Corporate bankruptcies in Japan continued to grow in July with combined liabilities topping 4 trillion yen, the largest on record in postwar Japan, a private credit research agency said Monday.
The total liabilities left by companies that failed in July skyrocketed 214.7 percent from a year earlier to 4.26 trillion yen, Teikoku Databank said in a report covering failures involving liabilities of 10 million yen or more.
The number of bankruptcy cases jumped 21.4 percent from a year earlier to 1,617, marking the ninth consecutive monthly rise, it said.
The figure topped 1,600 for the first time since March.
Contributing to the rise in debts was the collapse of department store operator Sogo Co., listed on the First Section of the Tokyo Stock Exchange. Failures of the Sogo group came to 28 cases, leaving liabilities of 2.9 trillion yen, which accounted for 68.5 percent of all debts in the month, Teikoku said.

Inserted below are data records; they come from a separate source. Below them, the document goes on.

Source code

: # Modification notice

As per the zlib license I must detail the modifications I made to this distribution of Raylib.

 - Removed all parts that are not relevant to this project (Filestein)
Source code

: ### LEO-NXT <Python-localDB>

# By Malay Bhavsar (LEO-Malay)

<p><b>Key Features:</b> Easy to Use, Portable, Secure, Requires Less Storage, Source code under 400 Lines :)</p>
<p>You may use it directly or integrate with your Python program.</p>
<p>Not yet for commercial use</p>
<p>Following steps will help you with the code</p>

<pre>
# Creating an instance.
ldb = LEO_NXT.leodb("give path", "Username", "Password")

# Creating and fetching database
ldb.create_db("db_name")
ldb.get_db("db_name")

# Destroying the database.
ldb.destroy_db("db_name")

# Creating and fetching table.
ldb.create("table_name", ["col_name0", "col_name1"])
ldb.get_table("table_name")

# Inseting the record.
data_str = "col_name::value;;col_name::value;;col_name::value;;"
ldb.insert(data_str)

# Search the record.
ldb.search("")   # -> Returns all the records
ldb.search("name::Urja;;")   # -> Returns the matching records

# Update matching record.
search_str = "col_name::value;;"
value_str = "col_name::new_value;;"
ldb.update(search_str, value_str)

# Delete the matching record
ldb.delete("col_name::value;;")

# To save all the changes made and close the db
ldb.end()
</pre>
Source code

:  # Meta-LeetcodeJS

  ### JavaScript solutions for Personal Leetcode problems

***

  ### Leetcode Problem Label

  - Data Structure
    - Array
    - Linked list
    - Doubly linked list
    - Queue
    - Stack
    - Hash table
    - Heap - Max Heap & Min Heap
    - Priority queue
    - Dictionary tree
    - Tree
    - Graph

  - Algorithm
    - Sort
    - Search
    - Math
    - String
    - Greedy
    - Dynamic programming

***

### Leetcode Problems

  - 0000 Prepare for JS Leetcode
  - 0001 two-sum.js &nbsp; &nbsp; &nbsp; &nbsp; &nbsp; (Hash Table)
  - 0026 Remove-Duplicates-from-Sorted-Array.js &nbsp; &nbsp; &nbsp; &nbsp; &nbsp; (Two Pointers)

Another big failure was that of Nagasakiya Co., a Kyoto-based confectioner listed on the Second Section of the Osaka Securities Exchange, with total liabilities of 10.8 billion yen.
Failures of listed firms have added up to eight cases so far this year, already the third largest in the postwar period.
Department store debt
Japan's 56 department store operators are swamped with a combined 3.115 trillion yen in interest-bearing debt, Teikoku Databank said Monday.
The amount -- collated as of the March 31 end of fiscal 1999 -- represents a fall of 2.7 percent from the preceding fiscal year, the private-sector credit research agency said.
However, the fall does not translate into good news for the industry, as their combined sales shrank 3.4 percent to 7.259 trillion yen in fiscal 1999, it said.
"The department store industry has come to perceive the weight of their liabilities as being heavier, because industry members generally have not seen their balance sheets improve much," said an analyst at the agency's information department.
The survey covered all department stores whose balance sheets were made available to investors, including those whose shares are traded over the counter.
The department store with the biggest interest-bearing debts on an unconsolidated basis is Seibu Department Stores Ltd., which is saddled with debts of 446.1 billion yen, up 2.4 percent from a year before.
Sogo Co., which came under close public scrutiny following its July 12 appeal for court protection from creditors, was runnerup, with 246.8 billion yen in debts, down 12.2 percent, on a parent-only basis.
Takashimaya Co. was third with 199.9 billion yen, up 13.9 percent.
All of the 12 department stores whose debts exceed annual sales belong to the Sogo group, with Nara Sogo having the highest ratio of interest-bearing liabilities to annual sales, at 3.4, the agency said.